→ TASK BRIEF
Please restate each line of the material word for word and omit any pictures.

******************************

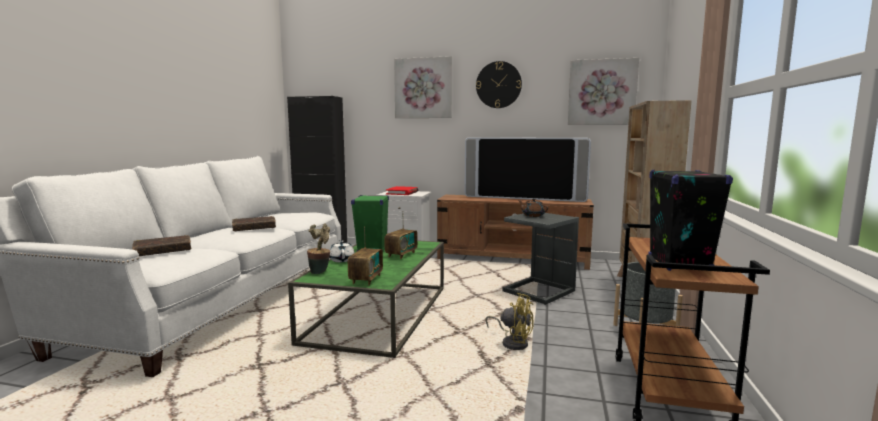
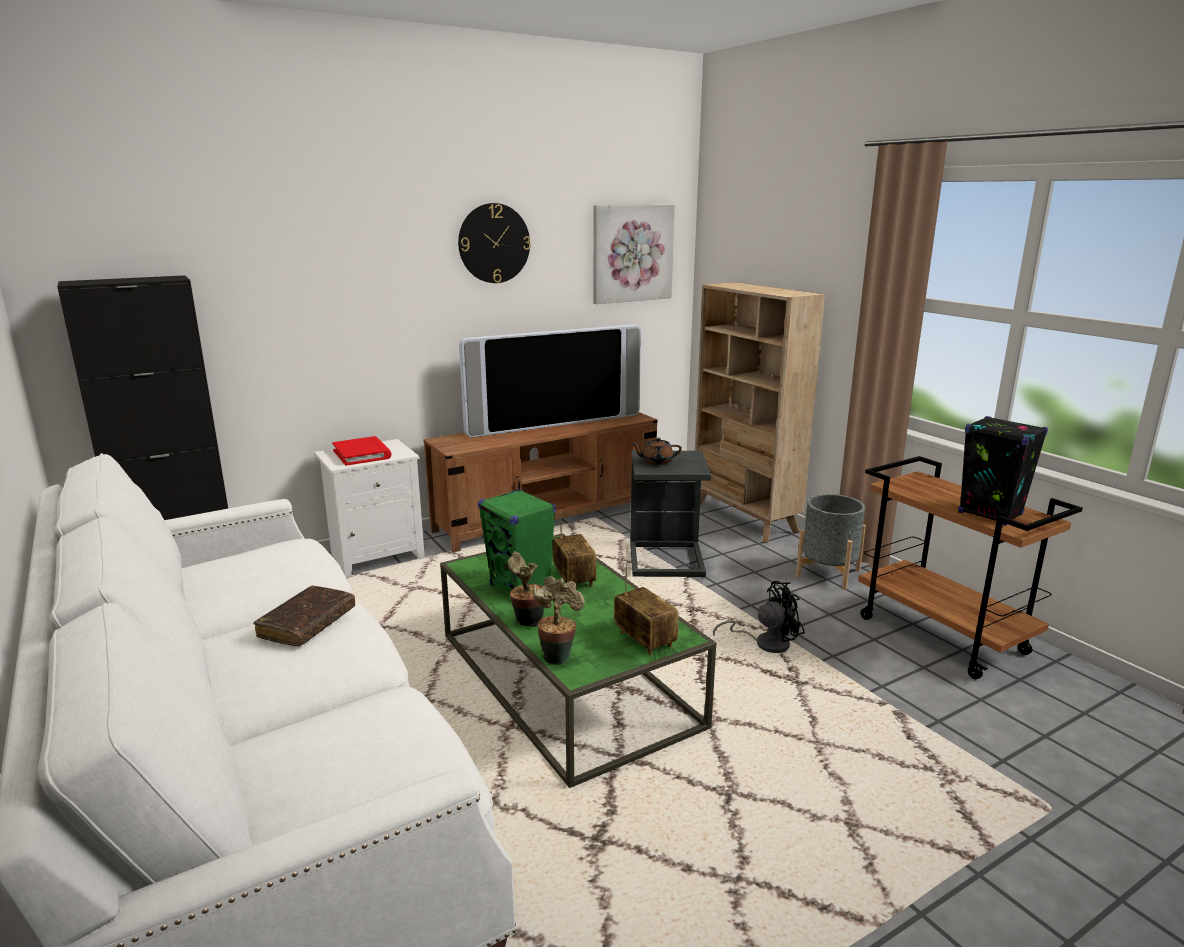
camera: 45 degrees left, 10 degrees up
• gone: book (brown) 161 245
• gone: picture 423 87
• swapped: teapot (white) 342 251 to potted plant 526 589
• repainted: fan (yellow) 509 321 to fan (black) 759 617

******************************

→ ANSWER FOR THE TASK
camera: 45 degrees left, 10 degrees up
• gone: book (brown) 161 245
• gone: picture 423 87
• swapped: teapot (white) 342 251 to potted plant 526 589
• repainted: fan (yellow) 509 321 to fan (black) 759 617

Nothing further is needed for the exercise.